Many things have changed since 1977, when this story made headlines in Michigan, where the Hughes family lived. Our energy sources have changed. Our technology has changed. Laws about hate crimes and gay rights have changed.
But one thing has not changed. Men still hit women. Men still physically and emotionally abuse women.
And women still feel trapped.
TOO MUCH VIOLENCE
Consider these words from Francine Hughes to People magazine in 1984, seven years after a jury found her not guilty of her husband's murder by reasons of temporary insanity.
"I learned that if I fought back, it only made him more angry. I thought, well, maybe I could kill myself. But then I thought, if I kill myself, who is going to take care of the kids? Nobody could love them like me. I would conjure up schemes about how I would sneak off to the airport with the kids and leave. But I would picture us sitting on a park bench with nowhere to go. Then I would get scared thinking about what he would do if he found me."
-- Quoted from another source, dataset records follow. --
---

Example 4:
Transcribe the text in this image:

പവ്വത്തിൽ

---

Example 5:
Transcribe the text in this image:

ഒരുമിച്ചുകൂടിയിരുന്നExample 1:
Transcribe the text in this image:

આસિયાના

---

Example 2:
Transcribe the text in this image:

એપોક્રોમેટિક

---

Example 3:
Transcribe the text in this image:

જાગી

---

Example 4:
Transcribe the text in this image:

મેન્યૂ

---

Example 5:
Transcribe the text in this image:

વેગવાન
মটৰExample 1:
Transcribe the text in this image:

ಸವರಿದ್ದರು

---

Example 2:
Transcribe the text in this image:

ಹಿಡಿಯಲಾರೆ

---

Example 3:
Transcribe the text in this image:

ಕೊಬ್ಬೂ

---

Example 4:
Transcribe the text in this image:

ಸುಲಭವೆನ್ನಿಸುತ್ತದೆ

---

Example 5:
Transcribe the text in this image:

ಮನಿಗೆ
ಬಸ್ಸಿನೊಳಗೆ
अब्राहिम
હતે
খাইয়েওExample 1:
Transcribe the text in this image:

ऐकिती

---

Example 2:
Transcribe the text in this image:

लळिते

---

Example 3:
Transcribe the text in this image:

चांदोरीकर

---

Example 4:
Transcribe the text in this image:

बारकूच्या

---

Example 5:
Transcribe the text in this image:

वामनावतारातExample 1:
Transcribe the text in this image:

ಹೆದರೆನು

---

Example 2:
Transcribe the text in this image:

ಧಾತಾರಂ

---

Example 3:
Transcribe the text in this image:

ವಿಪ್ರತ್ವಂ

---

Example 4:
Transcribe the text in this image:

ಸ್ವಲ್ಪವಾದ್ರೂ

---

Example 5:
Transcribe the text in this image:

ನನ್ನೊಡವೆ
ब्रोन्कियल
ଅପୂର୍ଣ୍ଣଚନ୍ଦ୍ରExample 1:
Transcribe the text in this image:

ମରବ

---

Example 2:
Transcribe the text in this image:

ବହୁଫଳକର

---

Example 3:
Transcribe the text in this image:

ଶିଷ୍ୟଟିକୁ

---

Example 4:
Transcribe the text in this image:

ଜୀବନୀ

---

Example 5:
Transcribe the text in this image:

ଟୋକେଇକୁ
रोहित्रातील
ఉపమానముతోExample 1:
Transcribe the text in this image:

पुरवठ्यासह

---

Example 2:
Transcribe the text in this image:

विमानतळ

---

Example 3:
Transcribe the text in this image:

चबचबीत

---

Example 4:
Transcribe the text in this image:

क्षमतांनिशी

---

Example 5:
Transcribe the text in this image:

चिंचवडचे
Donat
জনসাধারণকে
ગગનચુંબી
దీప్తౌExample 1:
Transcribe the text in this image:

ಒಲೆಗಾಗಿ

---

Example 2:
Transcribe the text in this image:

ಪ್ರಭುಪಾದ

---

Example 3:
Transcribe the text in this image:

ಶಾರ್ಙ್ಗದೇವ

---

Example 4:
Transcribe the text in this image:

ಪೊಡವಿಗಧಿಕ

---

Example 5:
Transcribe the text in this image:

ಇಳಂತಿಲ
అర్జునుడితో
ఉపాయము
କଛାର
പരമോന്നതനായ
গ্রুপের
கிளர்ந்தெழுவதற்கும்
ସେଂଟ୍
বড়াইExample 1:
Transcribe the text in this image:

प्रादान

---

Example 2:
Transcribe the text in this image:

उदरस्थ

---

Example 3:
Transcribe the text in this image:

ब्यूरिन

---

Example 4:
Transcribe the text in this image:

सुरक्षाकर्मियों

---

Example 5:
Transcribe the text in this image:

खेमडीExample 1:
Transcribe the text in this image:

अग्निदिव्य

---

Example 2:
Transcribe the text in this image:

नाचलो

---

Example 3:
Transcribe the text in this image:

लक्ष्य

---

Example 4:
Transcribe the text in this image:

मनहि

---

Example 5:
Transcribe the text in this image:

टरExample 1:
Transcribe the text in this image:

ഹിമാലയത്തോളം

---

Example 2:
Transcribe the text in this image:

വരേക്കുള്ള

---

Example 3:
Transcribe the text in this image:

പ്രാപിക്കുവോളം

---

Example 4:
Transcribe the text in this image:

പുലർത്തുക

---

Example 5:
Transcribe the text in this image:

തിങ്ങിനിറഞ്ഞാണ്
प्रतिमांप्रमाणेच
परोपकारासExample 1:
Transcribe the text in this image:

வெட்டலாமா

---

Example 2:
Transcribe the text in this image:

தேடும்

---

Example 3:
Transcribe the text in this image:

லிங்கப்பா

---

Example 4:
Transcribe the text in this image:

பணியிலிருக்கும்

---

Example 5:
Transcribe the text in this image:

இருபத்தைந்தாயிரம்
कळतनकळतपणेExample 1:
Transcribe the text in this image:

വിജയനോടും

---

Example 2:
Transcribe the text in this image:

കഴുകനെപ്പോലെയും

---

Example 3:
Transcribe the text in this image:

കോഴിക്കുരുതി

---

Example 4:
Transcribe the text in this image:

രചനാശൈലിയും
You could cut and paste that sentence to many of the nearly 5 million women who are abused by an intimate partner every year in America. One in four U.S. women will experience such abuse in their lifetimes. Twenty-five percent? At a time when we consider ourselves so "enlightened" about our sensitivity?
Let's be honest.
Violence toward women is an epidemic. Nary a week passes without some story about a high-profile athlete or entertainer accused of such abuse. And those only make news because of celebrity.
Slapping a woman. Punching a woman. Shoving a woman out a door or down steps. Making her feel that if she leaves, she'll suffer. This happens so often in every city and town, there's no percentage that can accurately measure it.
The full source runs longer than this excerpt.